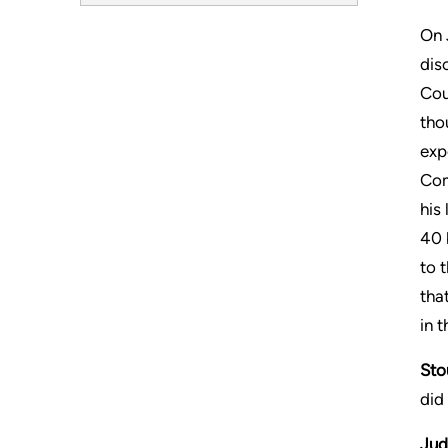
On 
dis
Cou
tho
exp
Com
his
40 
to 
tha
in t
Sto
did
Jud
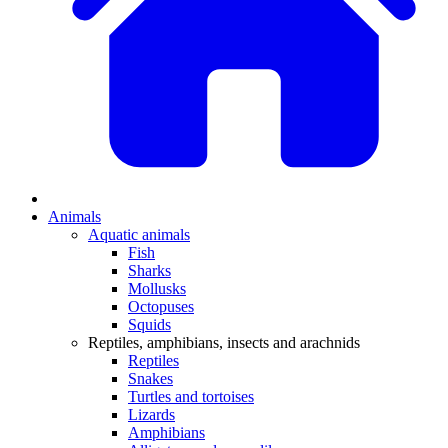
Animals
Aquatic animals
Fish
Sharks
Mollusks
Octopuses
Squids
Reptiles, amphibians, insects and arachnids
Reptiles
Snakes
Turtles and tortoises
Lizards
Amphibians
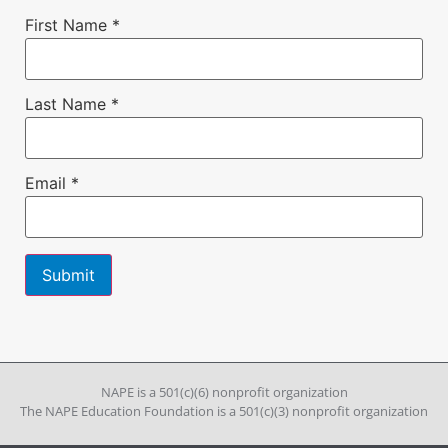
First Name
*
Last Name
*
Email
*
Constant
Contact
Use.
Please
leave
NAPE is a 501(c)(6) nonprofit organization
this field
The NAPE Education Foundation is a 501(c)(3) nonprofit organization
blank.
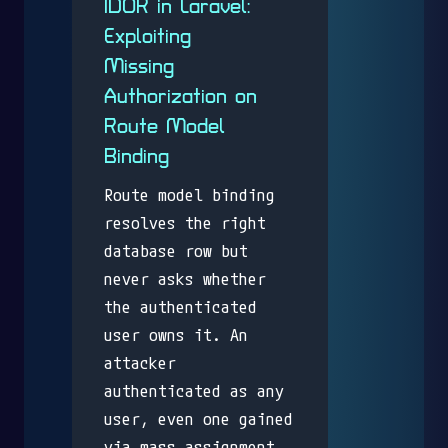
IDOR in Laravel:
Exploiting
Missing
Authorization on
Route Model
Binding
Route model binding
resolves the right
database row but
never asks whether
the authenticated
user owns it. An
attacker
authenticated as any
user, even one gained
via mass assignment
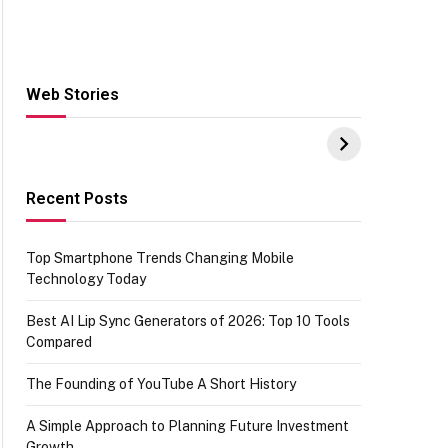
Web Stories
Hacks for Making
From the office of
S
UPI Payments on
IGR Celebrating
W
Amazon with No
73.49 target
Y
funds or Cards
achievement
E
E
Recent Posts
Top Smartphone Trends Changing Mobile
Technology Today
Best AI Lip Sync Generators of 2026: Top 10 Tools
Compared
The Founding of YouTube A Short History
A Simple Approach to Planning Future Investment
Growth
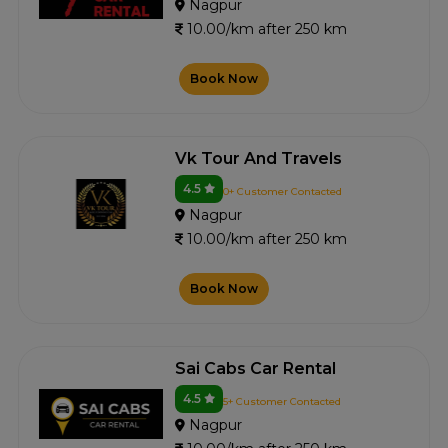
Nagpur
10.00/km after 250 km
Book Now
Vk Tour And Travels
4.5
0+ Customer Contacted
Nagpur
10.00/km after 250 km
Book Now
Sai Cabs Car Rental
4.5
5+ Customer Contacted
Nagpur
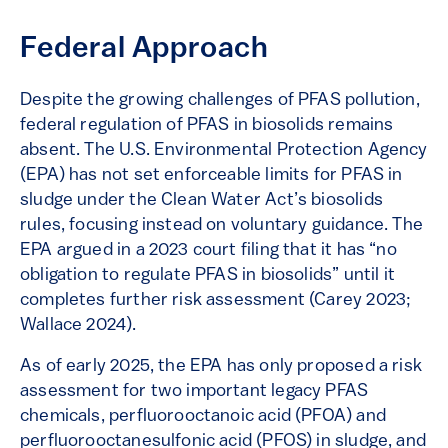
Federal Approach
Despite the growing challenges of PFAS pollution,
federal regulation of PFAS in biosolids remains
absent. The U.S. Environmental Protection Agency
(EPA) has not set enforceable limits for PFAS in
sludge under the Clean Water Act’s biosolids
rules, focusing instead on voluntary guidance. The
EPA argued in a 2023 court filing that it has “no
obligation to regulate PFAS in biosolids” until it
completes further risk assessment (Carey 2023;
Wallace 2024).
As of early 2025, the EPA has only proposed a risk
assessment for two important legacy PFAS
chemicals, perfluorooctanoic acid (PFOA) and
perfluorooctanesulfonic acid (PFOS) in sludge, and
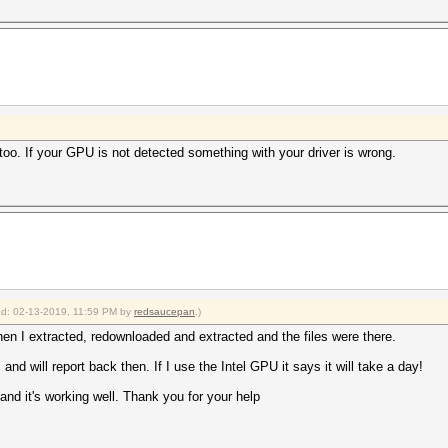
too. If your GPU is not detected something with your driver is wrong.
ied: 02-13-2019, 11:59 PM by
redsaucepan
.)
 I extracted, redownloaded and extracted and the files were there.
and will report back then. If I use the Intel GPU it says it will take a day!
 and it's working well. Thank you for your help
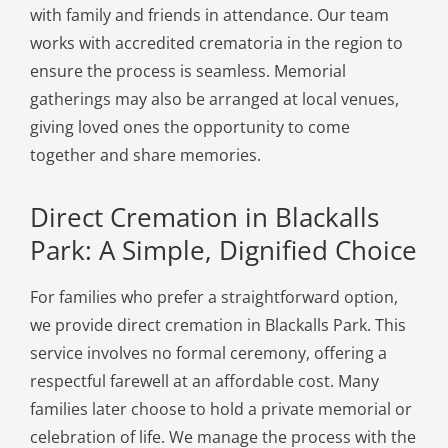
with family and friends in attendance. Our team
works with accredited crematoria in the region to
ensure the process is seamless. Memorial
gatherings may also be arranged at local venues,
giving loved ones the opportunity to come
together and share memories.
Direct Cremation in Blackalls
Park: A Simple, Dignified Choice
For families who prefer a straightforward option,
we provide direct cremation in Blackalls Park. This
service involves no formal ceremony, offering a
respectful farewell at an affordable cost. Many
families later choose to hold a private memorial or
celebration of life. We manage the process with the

WORK ITEM: Copy every line of text from the listing above, unchanged and in the same order. Leave the pictures out of your answer.

YOUR SOLUTION:
On 
dis
Cou
tho
exp
Com
his
40 
to 
tha
in t
Sto
did
Jud
Animals
Aquatic animals
Fish
Sharks
Mollusks
Octopuses
Squids
Reptiles, amphibians, insects and arachnids
Reptiles
Snakes
Turtles and tortoises
Lizards
Amphibians
First Name
*
Last Name
*
Email
*
Constant
Contact
Use.
Please
leave
NAPE is a 501(c)(6) nonprofit organization
this field
The NAPE Education Foundation is a 501(c)(3) nonprofit organization
blank.
IDOR in Laravel:
Exploiting
Missing
Authorization on
Route Model
Binding
Route model binding
resolves the right
database row but
never asks whether
the authenticated
user owns it. An
attacker
authenticated as any
user, even one gained
via mass assignment
Web Stories
Hacks for Making
From the office of
S
UPI Payments on
IGR Celebrating
W
Amazon with No
73.49 target
Y
funds or Cards
achievement
E
E
Recent Posts
Top Smartphone Trends Changing Mobile
Technology Today
Best AI Lip Sync Generators of 2026: Top 10 Tools
Compared
The Founding of YouTube A Short History
A Simple Approach to Planning Future Investment
Growth
Nagpur
10.00/km after 250 km
Book Now
Vk Tour And Travels
4.5
0+ Customer Contacted
Nagpur
10.00/km after 250 km
Book Now
Sai Cabs Car Rental
4.5
5+ Customer Contacted
Nagpur
Federal Approach
Despite the growing challenges of PFAS pollution,
federal regulation of PFAS in biosolids remains
absent. The U.S. Environmental Protection Agency
(EPA) has not set enforceable limits for PFAS in
sludge under the Clean Water Act’s biosolids
rules, focusing instead on voluntary guidance. The
EPA argued in a 2023 court filing that it has “no
obligation to regulate PFAS in biosolids” until it
completes further risk assessment (Carey 2023;
Wallace 2024).
As of early 2025, the EPA has only proposed a risk
assessment for two important legacy PFAS
chemicals, perfluorooctanoic acid (PFOA) and
perfluorooctanesulfonic acid (PFOS) in sludge, and
too. If your GPU is not detected something with your driver is wrong.
ied: 02-13-2019, 11:59 PM by
redsaucepan
.)
 I extracted, redownloaded and extracted and the files were there.
and will report back then. If I use the Intel GPU it says it will take a day!
 and it's working well. Thank you for your help
with family and friends in attendance. Our team
works with accredited crematoria in the region to
ensure the process is seamless. Memorial
gatherings may also be arranged at local venues,
giving loved ones the opportunity to come
together and share memories.
Direct Cremation in Blackalls
Park: A Simple, Dignified Choice
For families who prefer a straightforward option,
we provide direct cremation in Blackalls Park. This
service involves no formal ceremony, offering a
respectful farewell at an affordable cost. Many
families later choose to hold a private memorial or
celebration of life. We manage the process with the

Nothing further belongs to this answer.